Extracted data =>
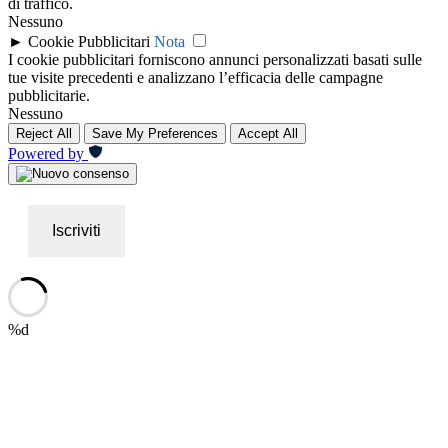
di traffico.
Nessuno
►
Cookie Pubblicitari
Nota
I cookie pubblicitari forniscono annunci personalizzati basati sulle
tue visite precedenti e analizzano l’efficacia delle campagne
pubblicitarie.
Nessuno
Reject All
Save My Preferences
Accept All
Powered by
Iscriviti
%d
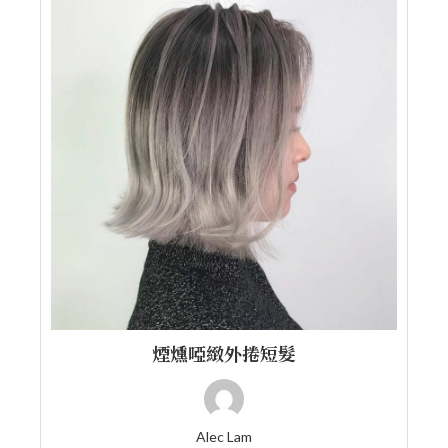
煙燻啞緻外捲短髮
Alec Lam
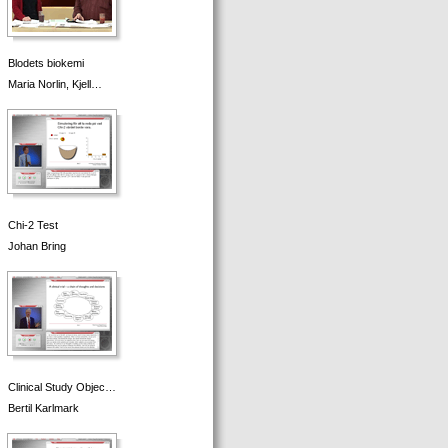
Blodets biokemi
Maria Norlin, Kjell…
Chi-2 Test
Johan Bring
Clinical Study Objec…
Bertil Karlmark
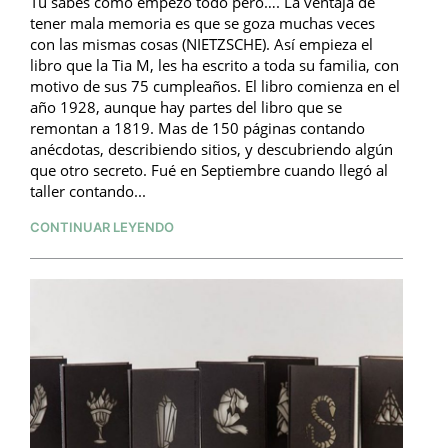
Tú sabes cómo empezó todo pero…. La ventaja de
tener mala memoria es que se goza muchas veces
con las mismas cosas (NIETZSCHE). Así empieza el
libro que la Tia M, les ha escrito a toda su familia, con
motivo de sus 75 cumpleaños. El libro comienza en el
año 1928, aunque hay partes del libro que se
remontan a 1819. Mas de 150 páginas contando
anécdotas, describiendo sitios, y descubriendo algún
que otro secreto. Fué en Septiembre cuando llegó al
taller contando...
CONTINUAR LEYENDO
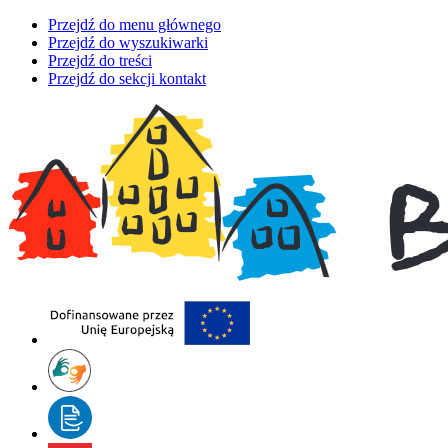
Przejdź do menu głównego
Przejdź do wyszukiwarki
Przejdź do treści
Przejdź do sekcji kontakt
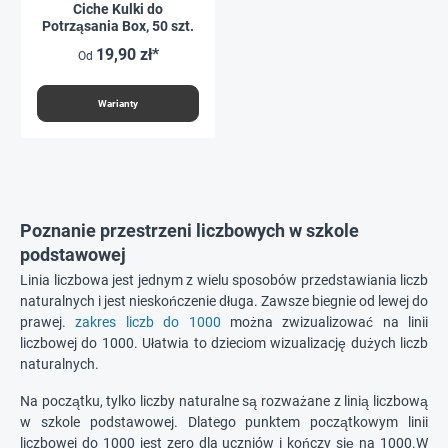
Ciche Kulki do
Potrząsania Box, 50 szt.
19,90 zł*
Od
Warianty
Poznanie przestrzeni liczbowych w szkole
podstawowej
Linia liczbowa jest jednym z wielu sposobów przedstawiania liczb
naturalnych i jest nieskończenie długa. Zawsze biegnie od lewej do
prawej.
zakres liczb do 1000
można zwizualizować na linii
liczbowej do 1000. Ułatwia to dzieciom wizualizację dużych liczb
naturalnych.
Na początku, tylko liczby naturalne są rozważane z linią liczbową
w szkole podstawowej. Dlatego punktem początkowym linii
liczbowej do 1000 jest zero dla uczniów i kończy się na 1000.W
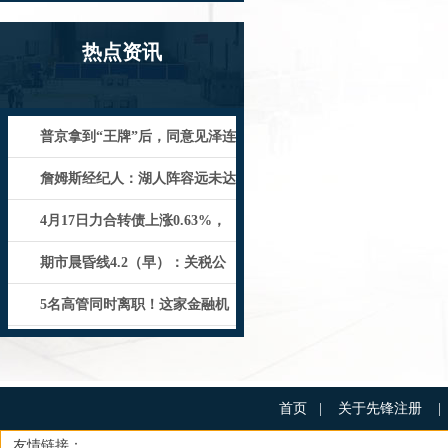
热点资讯
普京拿到“王牌”后，同意见泽连
斯基一面，但有一个前提条件_俄
詹姆斯经纪人：湖人阵容远未达
到争冠水准 这不是找借口而是事实
4月17日力合转债上涨0.63%，
转股溢价率33.43%
期市晨昏线4.2（早）：关税公
布在即 美国官员的最后一次暗示
5名高管同时离职！这家金融机
构怎么了？
首页
|
关于先锋注册
|
友情链接：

Task item =>
Starting at the line above with "año 1928, aunque hay partes del libro que se", output every line exactly up to and including the line with "naturalnych.", but none of the pictures.

Solution to the exercise =>
año 1928, aunque hay partes del libro que se
remontan a 1819. Mas de 150 páginas contando
anécdotas, describiendo sitios, y descubriendo algún
que otro secreto. Fué en Septiembre cuando llegó al
taller contando...
CONTINUAR LEYENDO
Przejdź do menu głównego
Przejdź do wyszukiwarki
Przejdź do treści
Przejdź do sekcji kontakt
Ciche Kulki do
Potrząsania Box, 50 szt.
19,90 zł*
Od
Warianty
Poznanie przestrzeni liczbowych w szkole
podstawowej
Linia liczbowa jest jednym z wielu sposobów przedstawiania liczb
naturalnych i jest nieskończenie długa. Zawsze biegnie od lewej do
prawej.
zakres liczb do 1000
można zwizualizować na linii
liczbowej do 1000. Ułatwia to dzieciom wizualizację dużych liczb
naturalnych.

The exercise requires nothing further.